Case Report Pyoderma gangrenosum is an inflammatory disease of unknown etiology that primarily affects adults and consists of renewed destructive ulcers.
Case Report
Pyoderma gangrenosum is an inflammatory disease of unknown etiology that primarily affects adults and consists of renewed destructive ulcers.1 Several variants have been identified, with typical lesions having inflamed, undermined borders. Management includes a combination of local and systemic modalities.2 For small gatherings whirlpool baths, topical antibacterials, and topical steroids are usually sufficient. Immunosuppressive and cytotoxic agents have been give employment toed in moderate to severe cases. In a cases, the ulcerative process can become extensive and recalcitrant, adversely affecting a patient's medical condition.
CASE REPORT
A 57-year-old woman with pyoderma gangrenosum confirmed through biopsy and a history of hypertension and chronic renal insufficiency quick in emergenciesed with a lower left extremity imposthume of 3 years' duration that had failed to heal with conventional pang care and elevation. Due to progressive ulceration, the patient experienced significant fluid and electrolyte losse that exacerbated her underlying renal condition. periodical infections led to sepsis, requiring hospital admission for intravenous antibiotic administration. After unhappy trials of hyperbaric oxygen, immunosuppressive therapy, anti-infectives, and surgical debridement with occlusive dressings, below-the-knee amputation was attract favor toed (Figure 1).
After surgical debridement, a 410 cm^sup 2^ circumferential, fullthickness pliable tissue defect remained over the distal left leg and ankle. Recombinant human platelet-derived development factor-BB (becaplermin gel [Regranex; Ortho-McNeil, Raritan, NJ]) was applied one time daily to the wound and secreteed with moist saline gauze that was changed twice daily. Although the sustenance and Drug Administration approved becaplermin for the treatment of lower extremity diabetic neuropathic festers there is no legal contraindication to prescribing becaplermin in nondiabetic patients. Off-label applications are left to the clinician's medical long head in treating each patient's specific condition.

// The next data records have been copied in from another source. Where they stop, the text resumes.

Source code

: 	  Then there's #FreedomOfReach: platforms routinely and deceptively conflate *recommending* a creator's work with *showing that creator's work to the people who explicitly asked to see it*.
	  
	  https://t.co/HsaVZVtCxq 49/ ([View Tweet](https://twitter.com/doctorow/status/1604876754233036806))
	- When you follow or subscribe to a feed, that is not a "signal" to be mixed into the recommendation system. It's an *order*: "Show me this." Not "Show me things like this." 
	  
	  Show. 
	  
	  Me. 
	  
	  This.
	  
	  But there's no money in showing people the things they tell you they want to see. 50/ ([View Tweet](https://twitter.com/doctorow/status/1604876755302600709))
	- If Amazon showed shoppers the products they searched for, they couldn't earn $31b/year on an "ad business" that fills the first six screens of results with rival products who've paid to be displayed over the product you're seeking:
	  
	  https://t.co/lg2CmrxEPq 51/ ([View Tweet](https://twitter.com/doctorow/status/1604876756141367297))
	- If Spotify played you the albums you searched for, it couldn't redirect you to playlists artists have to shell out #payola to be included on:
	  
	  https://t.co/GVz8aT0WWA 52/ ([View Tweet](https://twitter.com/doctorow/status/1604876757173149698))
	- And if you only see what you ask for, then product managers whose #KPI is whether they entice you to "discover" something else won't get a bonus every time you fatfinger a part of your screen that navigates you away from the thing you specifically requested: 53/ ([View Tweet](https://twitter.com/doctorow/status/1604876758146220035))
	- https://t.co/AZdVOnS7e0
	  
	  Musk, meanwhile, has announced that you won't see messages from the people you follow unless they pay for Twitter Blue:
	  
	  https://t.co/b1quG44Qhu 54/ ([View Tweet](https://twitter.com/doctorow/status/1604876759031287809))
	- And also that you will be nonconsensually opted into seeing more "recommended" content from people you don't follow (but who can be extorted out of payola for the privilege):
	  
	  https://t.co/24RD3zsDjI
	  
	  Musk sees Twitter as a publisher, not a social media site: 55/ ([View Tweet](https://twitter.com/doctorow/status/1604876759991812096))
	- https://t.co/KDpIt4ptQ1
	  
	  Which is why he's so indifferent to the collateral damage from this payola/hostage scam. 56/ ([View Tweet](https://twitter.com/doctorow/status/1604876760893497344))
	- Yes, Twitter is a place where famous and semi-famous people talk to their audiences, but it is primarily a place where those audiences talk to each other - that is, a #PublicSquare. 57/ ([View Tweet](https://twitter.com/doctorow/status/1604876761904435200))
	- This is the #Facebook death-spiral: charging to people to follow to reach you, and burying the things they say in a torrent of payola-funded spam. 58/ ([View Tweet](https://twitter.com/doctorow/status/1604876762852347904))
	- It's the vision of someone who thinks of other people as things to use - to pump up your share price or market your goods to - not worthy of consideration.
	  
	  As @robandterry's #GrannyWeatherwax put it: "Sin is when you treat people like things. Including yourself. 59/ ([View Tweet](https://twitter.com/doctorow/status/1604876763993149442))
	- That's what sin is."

Eight weeks after initiating becaplermin therapy, granulation germs were noted in the delicate tissue and over the expos tendons and bone (Figure 2) After 12 weeks, the connective tissue constitutions were completely covered by a healthy bed of granulation tissue (Figure 3) In this case, the dangers associated with obtaining autogenous tissue to raise reepithelization necessitated the use of a meshed allograft. The grafts healed uneventfully; thorough wound closure was achieved 8 weeks following allograft placement (Figure 4) The patient regained sated functional use of the lower extremity and has since maintained skin integrity and remained infection-free.
DISCUSSION
Pyoderma gangrenosum is a chronic and ulcerative condition of the skin that can take several forms, including pustular, bullous, ulcerative, and peristomal variants. Treatment should be tailored to the patients symbol of lesion, the extent and duration of disease, other associated systemic diseases, age, form relative to sex and prior treatment.3 Topical antibacterial and anti-inflammatory medications are usually effective for treating limited disease, while systemic therapy may be required for more hard and widespread disease. Systemic therapies include puls steroids, antibiotics, and in-imunosuppressive agents like as cyclosporine, methotrexate, chlorambucil, and granulocytemacrophage colony-stimulating factor.4 one ulcers become recalcitrant and current serious threats to a patients well-being. Restoring the subcutaneous tissue to defend the exposed connective tissue, improving the environment for reepithelization, and imposing an environmental barrier is critical for managing these pain s
In this case, plain pyoderma gangrenosum ulcerations created circumferential in all senses of connective tissue structures vital to limb integrity. It was theorized that accelerated hurt healing via the chemotactic recruitment and proliferation of reparative small rooms by exogenous plateletderived growth factor-BB (becaplermin) would be beneficial. Becaplermin has been shown to accelerate anguish healing and increase the incidence of total healing of lower extremity diabetic ulcers56
After treatment with becaplermin, granulation tissue formation was seen in this torture Becaplermin induced granulation that screened the vital structures and optimized the plastic tissue bed. Use of becaplermin and allograft placement l to auspicious wound closure, resulting in limb preservation and resumption of the patients normal activities of living. It is believed that becaplermin could be used in other cases of pyoderma gangrenosum, based in succession the positive results of this case.
REFERENCE
1 Powell R Holbrook ME Steven A. Pyoderma gangrenosum and its treatment. Lancet 1997;350:1720-1
2 Powell FC Su WP Perry HO Pyoderma gangrenosum: clarification and management. J Am Acad Dermatol 1996;34:395-409
3Trent J Kirsner R Diagnosing pyoderma gangrenosum. Adv Skin damage Care 2001;14:151-3.